User:Ffledgling/Senbonzakura: Difference between revisions

Revision as of 21:28, 15 May 2014

This service (I'm calling it Senbonzakura for now) will generate partial .mar (Mozilla ARchive) files for updates from Version A to Version B on demand.

Benefits

Generate updates on the fly
Generate updates on a need-only basis
Separate the update mar generation process form the build process (speed up ze builds!)
Greater flexibility in what update paths we need/want

Structure

Function Signature (?)

Input: URL for Cmar1, URL for Cmar2, Cmar1 Hash, Cmar2 Hash
Output: Pmar1-2

Web API implementation

There are a couple of questions we might want to answer before we begin designing our API.

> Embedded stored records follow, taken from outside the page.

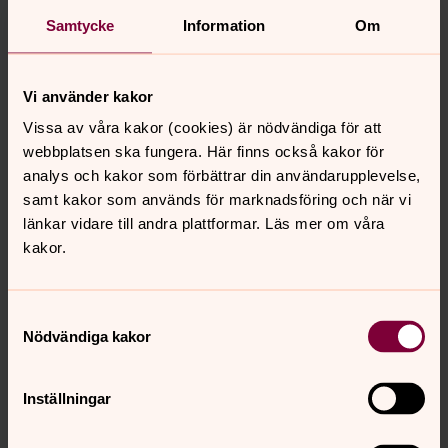
stift.
Samtycke
Information
Om
Arbetet genomfördes av byggnadsantikvarie Lisa
Skanser från Stiftelsen Kulturmiljövård och timmerman
Daniel Eriksson från Bygg & Hantverk i Karlskoga.
Vi använder kakor
Här kan du ladda ner slutrapporten om medeltida
Vissa av våra kakor (cookies) är nödvändiga för att
takstolar (pdf).
webbplatsen ska fungera. Här finns också kakor för
analys och kakor som förbättrar din användarupplevelse,
samt kakor som används för marknadsföring och när vi
länkar vidare till andra plattformar. Läs mer om våra
kakor.
Samtyckesval
Nödvändiga kakor
Inställningar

What kind of requests will be sent to the API?
Who will be sending them?
What will they look like? format?
- HEAD: return pmar's meta information?
- GET: retrieve pmar if it exists, else error?
- POST: request pmar generation, gives pmar URLs and Hashes
- PUT: ?
- PATCH: ?
- DELETE: Delete mentioned update path? (do we want this?)
Do we need a separate admin API?
What all might we need it for?
- Cache control (invalidation, flush, changes?)
- Starting/restarting service (or will this be done via ssh?)
- ?
What kindof information is to be exposed by the API?
- Available update paths?
- ?

resources: - http://blog.luisrei.com/articles/rest.html - http://blog.luisrei.com/articles/flaskrest.html

Internally:

Fetch Cmar's
Use a resilient retry library here
verify hashes (sanity check)
cache Cmars
Where, How needs to be decided, so ideally have two functions approximating, storage of Cmar, Lookup of Cmar based on it's hash, retrieval of Cmar based on it's hash
determine which version of the mar, mbsdiff tools to use, use them.
These probably need to be cached as well, maybe based on own version, maybe based on gecko version, simply keep a function that decides and determines which one to use and points you to the right one. Use the one given by that tool, assume abstraction.
We might have to cache these as well based on the version of update paths we're given.
generate the partial mar file based on the input .mar's and the given mar, mbsdiff tools.
cache the generated partial mar file based on the update path or based on a combination of the hashes of the input mar files.
Where and how the partial mars are actually cached again depends on our caching strategy, we simply use our abstraction functions.

API & Frontend

have a web API that allows one to trigger request partial mar generation between two given mar files. (Priority)
have a GUI/webpage a front end that kind of does the same

Scaling, Resilience and Caching

It is probably best to design for scalability, resilience and caching from the ground up so things to keep in mind are: - Retry retry retry - Log more than enough to debug - Have our application/service start up from a config file - Do not trust your machine to store state, keep it on disk or on file? - abstraction abstraction abstraction?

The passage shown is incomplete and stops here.